What to produce →
Rewrite the part of the rows below that opens with the line containing "## Test Results Summary" and closes with the line containing "- **Assessment ID**: ee745f74-1d49-4713-a9b0-101c32f11eb5", replacing "PASS" with "PASSED" and leaving everything else unchanged.

Record excerpts →
***
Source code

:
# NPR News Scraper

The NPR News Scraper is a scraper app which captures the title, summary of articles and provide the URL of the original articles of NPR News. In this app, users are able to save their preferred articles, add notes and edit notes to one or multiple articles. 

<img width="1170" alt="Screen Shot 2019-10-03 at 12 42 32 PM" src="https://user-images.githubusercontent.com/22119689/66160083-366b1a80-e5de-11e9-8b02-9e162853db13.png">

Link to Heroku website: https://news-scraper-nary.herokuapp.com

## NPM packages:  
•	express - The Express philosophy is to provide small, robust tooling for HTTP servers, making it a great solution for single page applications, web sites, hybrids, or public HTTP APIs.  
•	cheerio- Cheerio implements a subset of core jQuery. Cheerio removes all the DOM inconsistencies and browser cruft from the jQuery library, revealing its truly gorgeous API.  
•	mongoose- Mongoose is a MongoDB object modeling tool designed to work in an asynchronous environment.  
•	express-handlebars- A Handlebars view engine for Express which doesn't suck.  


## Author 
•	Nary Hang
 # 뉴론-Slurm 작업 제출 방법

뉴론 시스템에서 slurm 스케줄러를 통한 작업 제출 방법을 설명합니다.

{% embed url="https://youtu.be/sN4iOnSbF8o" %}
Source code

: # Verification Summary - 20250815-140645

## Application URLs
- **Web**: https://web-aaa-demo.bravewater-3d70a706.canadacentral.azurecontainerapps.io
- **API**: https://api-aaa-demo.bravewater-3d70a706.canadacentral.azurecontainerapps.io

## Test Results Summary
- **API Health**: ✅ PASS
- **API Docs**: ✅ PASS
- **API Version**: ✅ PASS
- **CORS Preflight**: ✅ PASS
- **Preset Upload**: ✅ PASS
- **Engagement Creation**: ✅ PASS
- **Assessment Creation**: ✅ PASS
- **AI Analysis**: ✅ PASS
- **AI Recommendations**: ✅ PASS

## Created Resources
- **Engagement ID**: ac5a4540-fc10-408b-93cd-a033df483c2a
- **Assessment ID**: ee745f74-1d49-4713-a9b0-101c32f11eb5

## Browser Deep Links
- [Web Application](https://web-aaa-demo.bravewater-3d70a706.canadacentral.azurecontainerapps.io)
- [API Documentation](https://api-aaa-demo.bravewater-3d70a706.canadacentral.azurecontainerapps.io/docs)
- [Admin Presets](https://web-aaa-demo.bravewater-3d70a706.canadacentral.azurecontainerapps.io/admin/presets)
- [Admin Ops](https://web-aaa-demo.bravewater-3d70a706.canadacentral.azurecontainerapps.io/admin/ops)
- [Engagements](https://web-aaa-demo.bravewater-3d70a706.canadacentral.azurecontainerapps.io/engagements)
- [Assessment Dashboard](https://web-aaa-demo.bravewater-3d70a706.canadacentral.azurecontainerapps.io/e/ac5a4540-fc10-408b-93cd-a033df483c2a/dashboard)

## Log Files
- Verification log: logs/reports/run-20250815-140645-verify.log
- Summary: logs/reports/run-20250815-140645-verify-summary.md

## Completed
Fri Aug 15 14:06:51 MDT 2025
***
Completed exercise →
## Test Results Summary
- **API Health**: ✅ PASSED
- **API Docs**: ✅ PASSED
- **API Version**: ✅ PASSED
- **CORS Preflight**: ✅ PASSED
- **Preset Upload**: ✅ PASSED
- **Engagement Creation**: ✅ PASSED
- **Assessment Creation**: ✅ PASSED
- **AI Analysis**: ✅ PASSED
- **AI Recommendations**: ✅ PASSED

## Created Resources
- **Engagement ID**: ac5a4540-fc10-408b-93cd-a033df483c2a
- **Assessment ID**: ee745f74-1d49-4713-a9b0-101c32f11eb5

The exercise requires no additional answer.